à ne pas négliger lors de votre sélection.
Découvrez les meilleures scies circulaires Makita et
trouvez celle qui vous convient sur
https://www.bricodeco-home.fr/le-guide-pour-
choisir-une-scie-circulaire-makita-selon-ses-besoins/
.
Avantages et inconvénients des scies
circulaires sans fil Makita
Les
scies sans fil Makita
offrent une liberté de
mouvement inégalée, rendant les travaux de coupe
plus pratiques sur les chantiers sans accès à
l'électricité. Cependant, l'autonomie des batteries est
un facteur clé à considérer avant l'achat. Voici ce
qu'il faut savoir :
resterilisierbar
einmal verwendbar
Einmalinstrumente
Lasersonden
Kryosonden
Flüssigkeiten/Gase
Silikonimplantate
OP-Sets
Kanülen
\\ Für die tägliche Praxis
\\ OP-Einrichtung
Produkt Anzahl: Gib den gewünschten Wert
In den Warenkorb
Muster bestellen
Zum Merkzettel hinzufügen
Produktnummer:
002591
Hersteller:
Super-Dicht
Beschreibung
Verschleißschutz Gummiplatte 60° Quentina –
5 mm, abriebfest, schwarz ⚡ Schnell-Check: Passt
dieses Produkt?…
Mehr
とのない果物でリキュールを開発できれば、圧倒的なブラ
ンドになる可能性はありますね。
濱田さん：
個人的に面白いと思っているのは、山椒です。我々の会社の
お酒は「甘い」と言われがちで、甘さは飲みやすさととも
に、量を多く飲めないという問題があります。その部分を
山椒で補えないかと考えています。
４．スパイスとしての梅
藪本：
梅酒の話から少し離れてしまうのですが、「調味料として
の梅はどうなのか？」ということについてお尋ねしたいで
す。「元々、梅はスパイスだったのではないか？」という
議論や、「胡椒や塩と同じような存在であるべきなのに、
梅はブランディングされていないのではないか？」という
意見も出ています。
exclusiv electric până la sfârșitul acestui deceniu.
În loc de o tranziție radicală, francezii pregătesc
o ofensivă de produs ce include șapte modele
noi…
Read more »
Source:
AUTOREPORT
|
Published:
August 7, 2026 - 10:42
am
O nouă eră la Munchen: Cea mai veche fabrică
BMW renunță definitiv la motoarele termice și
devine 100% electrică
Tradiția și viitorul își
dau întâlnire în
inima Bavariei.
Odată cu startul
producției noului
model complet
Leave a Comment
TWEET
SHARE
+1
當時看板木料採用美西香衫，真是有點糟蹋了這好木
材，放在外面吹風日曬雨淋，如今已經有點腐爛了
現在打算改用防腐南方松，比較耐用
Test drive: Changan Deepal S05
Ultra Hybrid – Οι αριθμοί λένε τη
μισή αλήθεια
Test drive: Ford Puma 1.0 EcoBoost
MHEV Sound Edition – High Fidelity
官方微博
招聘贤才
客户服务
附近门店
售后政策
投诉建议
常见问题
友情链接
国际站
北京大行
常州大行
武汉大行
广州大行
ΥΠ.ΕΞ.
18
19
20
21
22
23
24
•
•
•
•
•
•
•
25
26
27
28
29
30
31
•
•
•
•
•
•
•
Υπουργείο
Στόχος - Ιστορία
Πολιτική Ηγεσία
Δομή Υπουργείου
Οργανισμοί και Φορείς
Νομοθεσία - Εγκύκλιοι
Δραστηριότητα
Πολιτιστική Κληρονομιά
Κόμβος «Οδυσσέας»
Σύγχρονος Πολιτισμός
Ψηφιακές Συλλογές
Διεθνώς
= = = =
- **Try it**
All that is needed is the material, repeated exactly.

- **Result of the exercise**
à ne pas négliger lors de votre sélection.
Découvrez les meilleures scies circulaires Makita et
trouvez celle qui vous convient sur
https://www.bricodeco-home.fr/le-guide-pour-
choisir-une-scie-circulaire-makita-selon-ses-besoins/
.
Avantages et inconvénients des scies
circulaires sans fil Makita
Les
scies sans fil Makita
offrent une liberté de
mouvement inégalée, rendant les travaux de coupe
plus pratiques sur les chantiers sans accès à
l'électricité. Cependant, l'autonomie des batteries est
un facteur clé à considérer avant l'achat. Voici ce
qu'il faut savoir :
resterilisierbar
einmal verwendbar
Einmalinstrumente
Lasersonden
Kryosonden
Flüssigkeiten/Gase
Silikonimplantate
OP-Sets
Kanülen
\\ Für die tägliche Praxis
\\ OP-Einrichtung
Produkt Anzahl: Gib den gewünschten Wert
In den Warenkorb
Muster bestellen
Zum Merkzettel hinzufügen
Produktnummer:
002591
Hersteller:
Super-Dicht
Beschreibung
Verschleißschutz Gummiplatte 60° Quentina –
5 mm, abriebfest, schwarz ⚡ Schnell-Check: Passt
dieses Produkt?…
Mehr
とのない果物でリキュールを開発できれば、圧倒的なブラ
ンドになる可能性はありますね。
濱田さん：
個人的に面白いと思っているのは、山椒です。我々の会社の
お酒は「甘い」と言われがちで、甘さは飲みやすさととも
に、量を多く飲めないという問題があります。その部分を
山椒で補えないかと考えています。
４．スパイスとしての梅
藪本：
梅酒の話から少し離れてしまうのですが、「調味料として
の梅はどうなのか？」ということについてお尋ねしたいで
す。「元々、梅はスパイスだったのではないか？」という
議論や、「胡椒や塩と同じような存在であるべきなのに、
梅はブランディングされていないのではないか？」という
意見も出ています。
exclusiv electric până la sfârșitul acestui deceniu.
În loc de o tranziție radicală, francezii pregătesc
o ofensivă de produs ce include șapte modele
noi…
Read more »
Source:
AUTOREPORT
|
Published:
August 7, 2026 - 10:42
am
O nouă eră la Munchen: Cea mai veche fabrică
BMW renunță definitiv la motoarele termice și
devine 100% electrică
Tradiția și viitorul își
dau întâlnire în
inima Bavariei.
Odată cu startul
producției noului
model complet
Leave a Comment
TWEET
SHARE
+1
當時看板木料採用美西香衫，真是有點糟蹋了這好木
材，放在外面吹風日曬雨淋，如今已經有點腐爛了
現在打算改用防腐南方松，比較耐用
Test drive: Changan Deepal S05
Ultra Hybrid – Οι αριθμοί λένε τη
μισή αλήθεια
Test drive: Ford Puma 1.0 EcoBoost
MHEV Sound Edition – High Fidelity
官方微博
招聘贤才
客户服务
附近门店
售后政策
投诉建议
常见问题
友情链接
国际站
北京大行
常州大行
武汉大行
广州大行
ΥΠ.ΕΞ.
18
19
20
21
22
23
24
•
•
•
•
•
•
•
25
26
27
28
29
30
31
•
•
•
•
•
•
•
Υπουργείο
Στόχος - Ιστορία
Πολιτική Ηγεσία
Δομή Υπουργείου
Οργανισμοί και Φορείς
Νομοθεσία - Εγκύκλιοι
Δραστηριότητα
Πολιτιστική Κληρονομιά
Κόμβος «Οδυσσέας»
Σύγχρονος Πολιτισμός
Ψηφιακές Συλλογές
Διεθνώς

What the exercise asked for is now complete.